Send data to your webhook
Once the webhook is active, POST your payload to the generated URL. Here is a minimal example using curl with a JSON body:
curl -X POST YOUR_WEBHOOK_URL \
-H "Content-Type: application/json" \
-d '[{"col1":"value","col2":123}]'
Replace YOUR_WEBHOOK_URL with the URL Dotwave generated. The same request works from any language or automation tool — the only requirements are the correct URL, the right content type, and a body in the format you selected.
Payload format
The body you send depends on the format you chose when creating the webhook:
- JSON — send either an array of objects,
[{...}, {...}], or an object with adatawrapper,{"data": [...]}. Each object is one row and its keys become columns. - CSV — send standard CSV text with the column headers in the first row, followed by one row of values per line.
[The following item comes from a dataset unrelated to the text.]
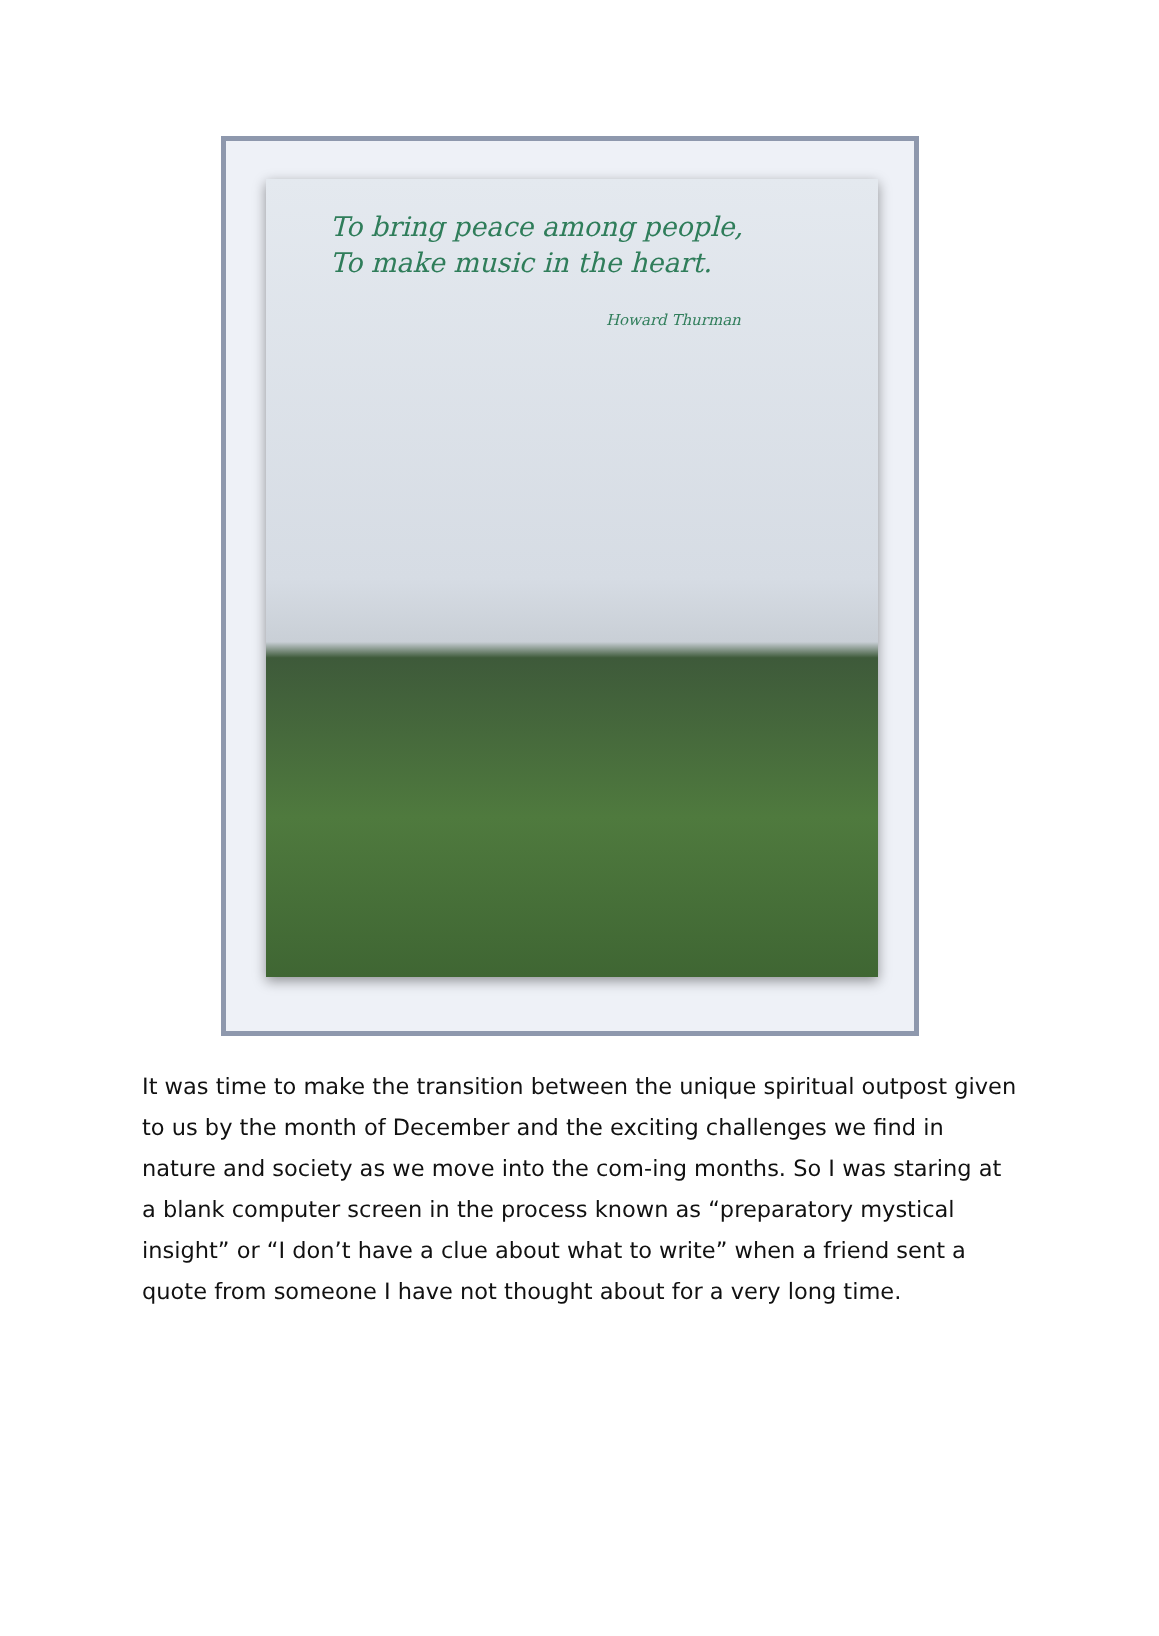To bring peace among people,
To make music in the heart.
Howard Thurman
It was time to make the transition between the unique spiritual outpost given to us by the month of December and the exciting challenges we find in nature and society as we move into the com-ing months. So I was staring at a blank computer screen in the process known as “preparatory mystical insight” or “I don’t have a clue about what to write” when a friend sent a quote from someone I have not thought about for a very long time.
Use Append mode for streaming data that arrives in batches. Use Replace for full refreshes where each payload is the complete dataset.
Verifying and securing payloads
If you added a signature secret, configure your sender to sign each request with it so Dotwave can reject anything that does not match. Because the webhook URL is effectively a credential, avoid committing it to source control or pasting it into shared documents. If a URL is ever exposed, delete the webhook and create a new one — the old URL stops accepting data immediately.
In Append mode, each accepted payload adds rows without removing existing ones, so a dataset can grow indefinitely. Plan periodic Replace payloads or downstream filtering if you only care about a recent window of data.